Produce is often cited as a significant expense in grocery shopping. This month, we continued to use the least expensive commercially-farmed fruits and vegetables. Our purchased produce used in dinners this week included: onions, carrots, canned tomatoes and tomato paste, avocado, and cabbage. 

In addition to grocery purchases, we are also still using garden and foraged produce. This past week, we've been able to harvest the following produce items from the garden to use in our meals: garlic, Swiss chard, tomatoes, potatoes, lettuce, and acorn squash. We were also used frozen or canned blackberries and zucchini from summer foraging and gardening. 

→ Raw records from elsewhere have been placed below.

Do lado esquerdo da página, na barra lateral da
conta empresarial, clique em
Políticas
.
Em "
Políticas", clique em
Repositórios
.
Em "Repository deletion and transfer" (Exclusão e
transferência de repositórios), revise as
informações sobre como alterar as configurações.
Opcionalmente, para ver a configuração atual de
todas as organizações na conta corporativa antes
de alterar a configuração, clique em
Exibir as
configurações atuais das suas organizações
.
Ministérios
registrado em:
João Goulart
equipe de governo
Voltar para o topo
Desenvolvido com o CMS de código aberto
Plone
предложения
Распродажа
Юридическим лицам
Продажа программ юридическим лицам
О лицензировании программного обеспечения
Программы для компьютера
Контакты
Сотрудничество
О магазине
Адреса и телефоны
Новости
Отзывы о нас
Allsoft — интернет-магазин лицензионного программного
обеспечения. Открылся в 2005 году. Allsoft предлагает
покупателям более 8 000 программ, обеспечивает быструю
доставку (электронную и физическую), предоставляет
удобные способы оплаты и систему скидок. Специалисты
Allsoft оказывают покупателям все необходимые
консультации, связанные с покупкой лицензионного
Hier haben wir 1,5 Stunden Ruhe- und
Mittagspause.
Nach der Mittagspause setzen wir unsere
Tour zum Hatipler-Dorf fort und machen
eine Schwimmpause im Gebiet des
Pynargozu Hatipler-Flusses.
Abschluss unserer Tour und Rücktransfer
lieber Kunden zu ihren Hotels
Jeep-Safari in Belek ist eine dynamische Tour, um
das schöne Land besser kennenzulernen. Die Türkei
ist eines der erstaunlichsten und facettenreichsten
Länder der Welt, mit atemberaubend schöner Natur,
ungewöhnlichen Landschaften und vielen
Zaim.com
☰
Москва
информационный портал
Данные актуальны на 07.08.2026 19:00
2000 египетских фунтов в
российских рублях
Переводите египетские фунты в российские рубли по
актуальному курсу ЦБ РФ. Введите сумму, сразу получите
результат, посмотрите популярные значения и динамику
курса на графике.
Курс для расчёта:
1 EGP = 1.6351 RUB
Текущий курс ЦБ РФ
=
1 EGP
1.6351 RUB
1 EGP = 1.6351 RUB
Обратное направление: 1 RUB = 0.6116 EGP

The final element of our frugal dining involves minimizing food waste. The pancakes on Thursday were made with salvaged milk skimmings leftover from making yogurt. When you heat milk, skin forms on the surface. To produce a smooth and creamy yogurt, you then strain off this skin. I save that stuff to puree and use in baking. We used leftovers on several nights, sometimes using those foods in new ways and other times, using them just as is.

By the way, I didn't do any grocery shopping this week, so my grocery spending is still at $133.13 for the month of October.



So that's how we eat well on so little. On to something you may find more interesting in a quasi-voyeur sort of way -- my frugal fridge. I thought there were a few interesting things about the current state of my refrigerator to which you may relate.

  • top left, leftovers: Silk container has leftover homemade marinara sauce; a stack of leftover ham topped with leftover ham stock; quart of homemade yogurt in the back; homemade mustard on top of homemade ketchup.
  • left center shelf, daughter 1's shelf, foods either she's bought with her own money (canned frosting, a juice pouch) or foods from meals she hasn't finished (yes, we save foods we haven't finished then eat them later.)
  • lower left shelf, daughter 2's shelf, her purchased or unfinished foods from meals. We waste as little as possible -- notice the third of a glass of milk in the front.
  • top right, beverages: Kroger orange juice (on sale 1st week of Oct), Great Value (Walmart brand) milk (recently lowered their price on gallons of milk, now cheapest milk in my town), homemade kool-aid, an old bottle of cola in the back. The 2 right containers have leftover refried beans and leftover soup (made of other leftovers). Those 2 foods are in that spot to remind peeps to use these foods ASAP for lunches or snacks. Just behind those 2 containers is my 1/2-gallon of almond milk (my 1-month supply of non-dairy milk just for me -- lactose intolerant.)
  • right center shelf -- the dairy shelf: to the left, a container of homemade soft butter (butter blended with oil to stretch the butter); behind that half a block of tofu in water; a dish of boiled eggs; behind that a container of leftover skimmings from making yogurt; to the right, eggs that I repackaged from a big case into an old, pre-used carton. Eggs are often cheaper in 5 dozen or more packs, but those packages take up too much space in the kitchen fridge. I store the rest of those eggs in the garage fridge.
  • lower right shelf, 2 5-lb bags of shredded cheese.
  • the produce drawers -- to the left, a bag of yeast (yeast keeps well in the fridge) and various take-out packets of condiments. To the right, lots of onions purchased in a 50-lb bag, the last of the 4 heads of cabbage bought at 18 cents/lb, the last of the carrots bought in a 10-lb bag, some beets from the garden that I need to cook.
That's my very frugal fridge. 

I buy very few commercial or  convenience foods. Whenever my daughters feel they want that sort of food, they buy it for themselves. They're adults and are free to use their money that way. They are also very busy people, working, volunteering, and pursuing less traditional career paths. So, I can understand not wanting to take the time to mix up a batch of frosting. Plus, when you grow up not eating commercially-prepared foods, there's this aura of mystique that surrounds those foods in a person's mind. It's "the other." We've all wanted to see what was on the other side of the fence in some area of life, haven't we? Anyway, my daughters are also very generous in sharing "their" foods when they cook family dinners, each daughter cooking one night per week.

Enough rambling from me. I hope you had a wonderful week and have lots of fun or relaxation planned for the weekend.